Rescue and recovery teams were immediately dispatched to the crash site following the incident.
ISPR
— THE INSIGHTS OPERATION (@Theinsightop) June 10, 2026
Rawalpindi, 10 June 2026;
An Mi-17 helicopter of Pakistan Army Aviation crashed near Muzaffarabad today during take-off due to technical fault.
All personnel on board embraced Shahadat. There were no survivors. pic.twitter.com/3kTGSPlATh
“All personnel on board embraced martyrdom. There were no survivors,” the Inter-Services Public Relations (ISPR) said in a statement, as quoted by Dawn.
The military’s media wing added that a board of inquiry has been ordered to determine the exact technical cause of the crash.
In a similar incident in September 2025, at least five personnel were killed when an army helicopter crashed in Gilgit-Baltistan’s Diamer district, also attributed to a technical fault.

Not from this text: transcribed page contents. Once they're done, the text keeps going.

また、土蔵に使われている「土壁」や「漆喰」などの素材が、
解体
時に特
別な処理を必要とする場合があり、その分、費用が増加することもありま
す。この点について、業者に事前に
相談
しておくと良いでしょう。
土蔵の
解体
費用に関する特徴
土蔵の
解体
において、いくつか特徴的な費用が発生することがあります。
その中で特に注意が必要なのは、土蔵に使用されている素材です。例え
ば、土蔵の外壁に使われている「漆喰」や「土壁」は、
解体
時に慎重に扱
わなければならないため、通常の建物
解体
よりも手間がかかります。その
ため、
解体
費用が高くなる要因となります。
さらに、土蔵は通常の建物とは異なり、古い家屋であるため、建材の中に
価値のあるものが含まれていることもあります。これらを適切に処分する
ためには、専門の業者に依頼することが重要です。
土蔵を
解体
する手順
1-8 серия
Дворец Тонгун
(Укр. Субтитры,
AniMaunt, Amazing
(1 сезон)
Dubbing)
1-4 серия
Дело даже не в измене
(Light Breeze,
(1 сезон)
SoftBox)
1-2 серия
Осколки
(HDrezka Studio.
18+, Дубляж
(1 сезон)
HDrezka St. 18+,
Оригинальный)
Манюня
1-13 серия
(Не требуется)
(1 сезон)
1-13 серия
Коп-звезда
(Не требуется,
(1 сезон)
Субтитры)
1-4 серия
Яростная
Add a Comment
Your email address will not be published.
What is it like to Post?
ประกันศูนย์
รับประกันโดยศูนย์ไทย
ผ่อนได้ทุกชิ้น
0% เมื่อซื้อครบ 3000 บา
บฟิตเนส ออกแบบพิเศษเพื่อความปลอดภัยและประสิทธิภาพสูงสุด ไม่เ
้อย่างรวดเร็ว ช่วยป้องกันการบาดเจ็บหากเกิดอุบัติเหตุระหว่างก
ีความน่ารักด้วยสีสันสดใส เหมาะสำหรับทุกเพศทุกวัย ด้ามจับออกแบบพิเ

Two pilots and three personnel onboard a rescue helicopter of the KP government died in August 2025 after it crashed in the Mohmand district due to bad weather.
Violence in PoK
The incident occurred at a time when more than 30 people were killed and around 200 others injured after clashes broke out between protesters and security forces in Pakistan-occupied Kashmir (PoK), following a government ban on the Joint Awami Action Committee (JAAC), a prominent civil society alliance leading campaigns over economic and political grievances in the region.
The violence has triggered international concern, with members of the Kashmiri diaspora staging demonstrations in the United Kingdom and nearly 30 British parliamentarians urging diplomatic intervention amid reports of arrests, communication restrictions and escalating tensions.
Deadly clashes follow JAAC ban
According to police, the unrest intensified after JAAC supporters gathered outside a hospital mortuary where the body of a fellow activist had been taken following an earlier police firing incident.
Authorities said security personnel attempted to disperse the crowd, leading to violent confrontations.